Two Books About Selling Math and Its Consequences for Inequality

02/20/17

EconomismOver at Consumer Law & Policy Blog, Jeff Sovern recently discussed James Kwak's new book, Economism: Bad Economics and the Rise of Inequality, which mounts a convincing case against the blind application of Economics 101 to important policy questions, such as healthcare, international trade, the minimum wage, mortgages and other financial products, and taxes. Kwak details the consequences of "economism," which he defines as "the belief that a few isolated Economics 101 lessons accurately describe the real world." Kwak analogizes using economics in this way to justify widening socioeconomic inequality to prior century's reliance on religion and applications of Darwinian evolution to justify the social order of those times. Part of the lure of economism, and how it can be used as an effective justification, is that it seemingly is grounded in math. And math appears to many as absolute, complicated, and scary. 

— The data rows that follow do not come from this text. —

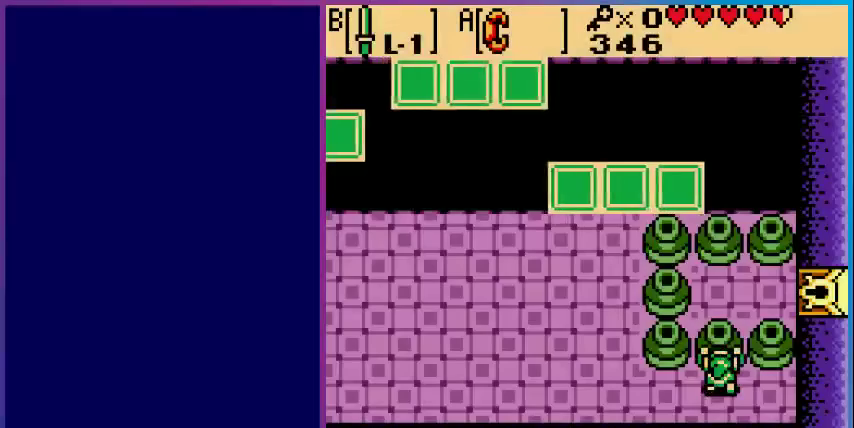
{"buttons": [], "events": [[100, "DPAD_DOWN", "down"], [400, "DPAD_DOWN", "up"], [467, "A", "up"]]}
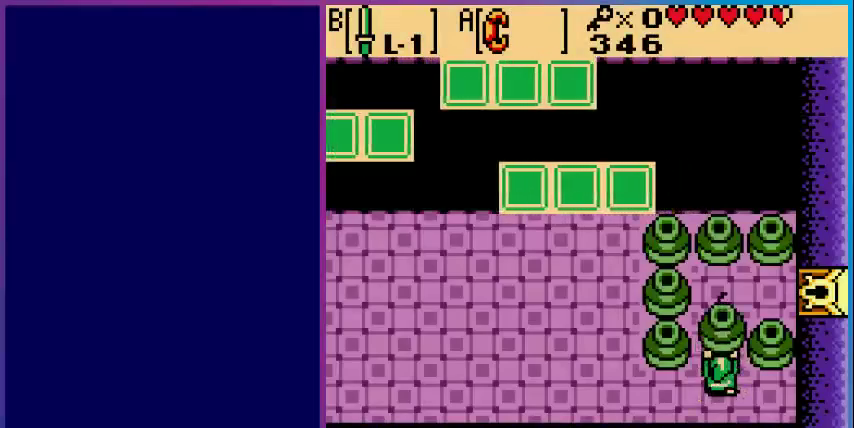
{"buttons": ["DPAD_RIGHT"], "events": [[33, "A", "down"], [33, "DPAD_UP", "down"], [233, "A", "up"], [400, "DPAD_RIGHT", "down"], [433, "DPAD_UP", "up"]]}
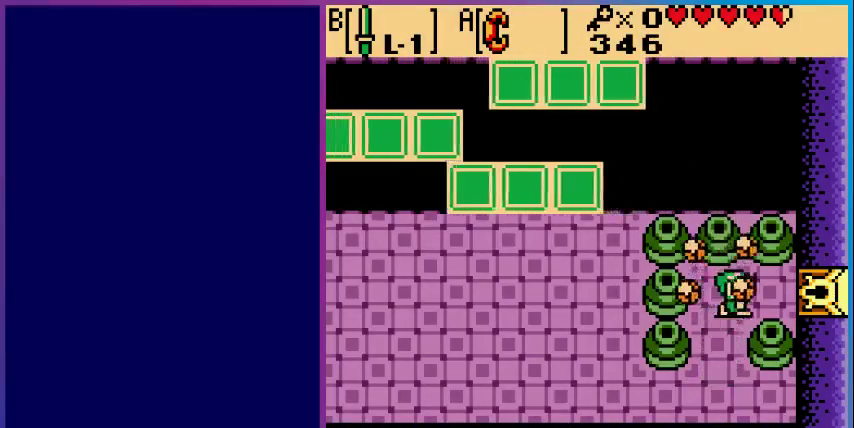
{"buttons": ["DPAD_RIGHT"], "events": []}
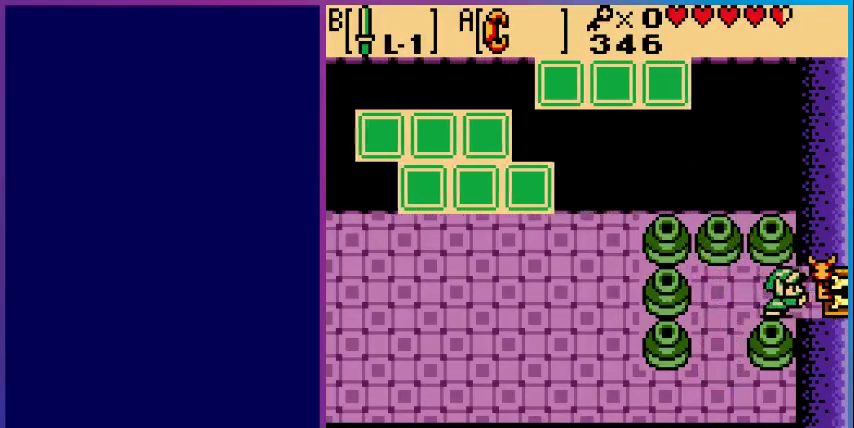
{"buttons": ["DPAD_RIGHT"], "events": []}
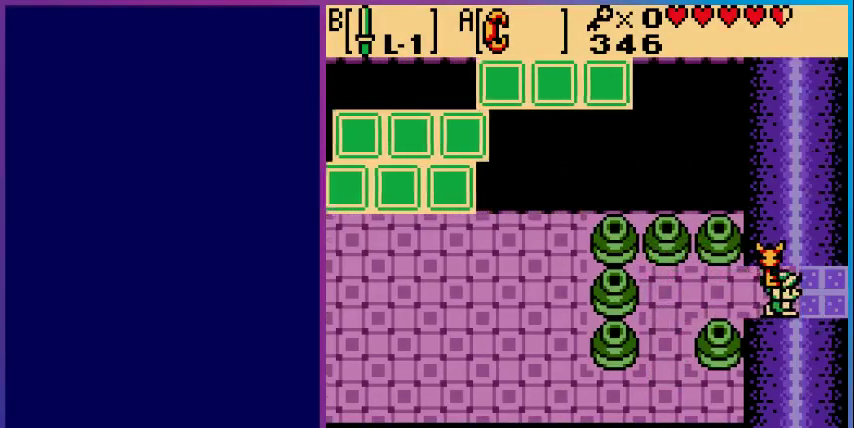
{"buttons": [], "events": [[133, "DPAD_RIGHT", "up"]]}
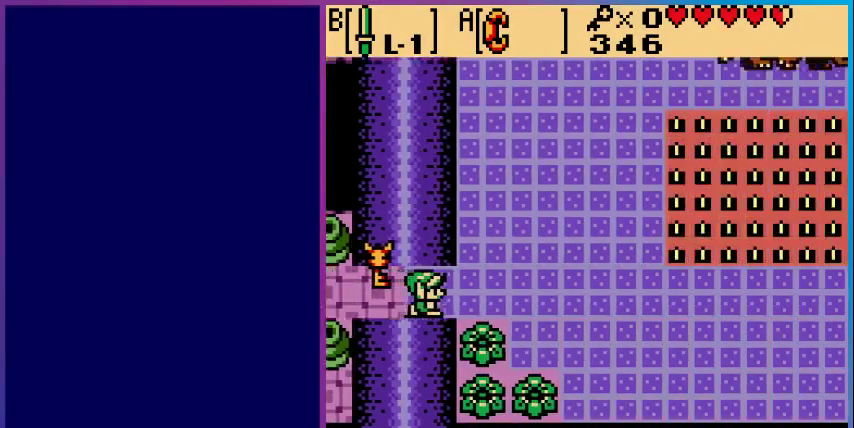
{"buttons": ["DPAD_RIGHT"], "events": [[200, "DPAD_RIGHT", "down"]]}
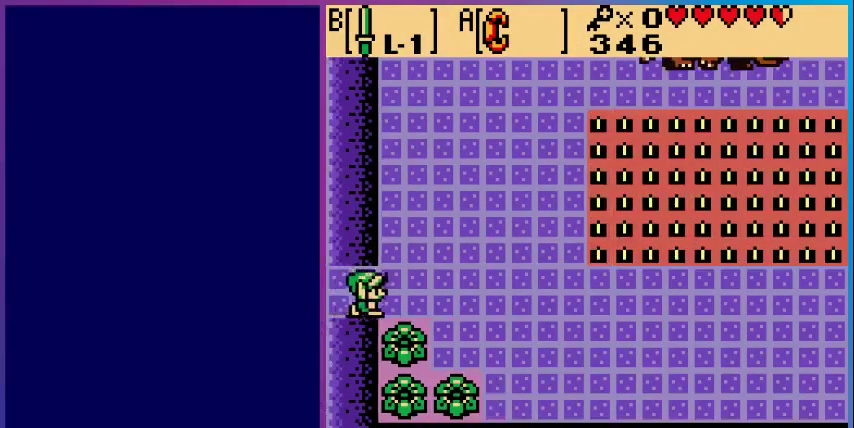
{"buttons": ["DPAD_UP", "DPAD_RIGHT"], "events": [[333, "DPAD_UP", "down"]]}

Weapons of Math DestructionWhich made me think of another relatively new book, Cathy O'Neil's Weapons of Math Destruction: How Big Data Increases Inequality and Threatens Democracy. O'Neil chronicles the repercussions of relying on algorithms fed by big data to assess everything from grade school teachers' effectiveness to credit worthiness to which households politicians should target during election campaigns. When not used properly, these "weapons of math destruction" can entrench and perpetuate inequality.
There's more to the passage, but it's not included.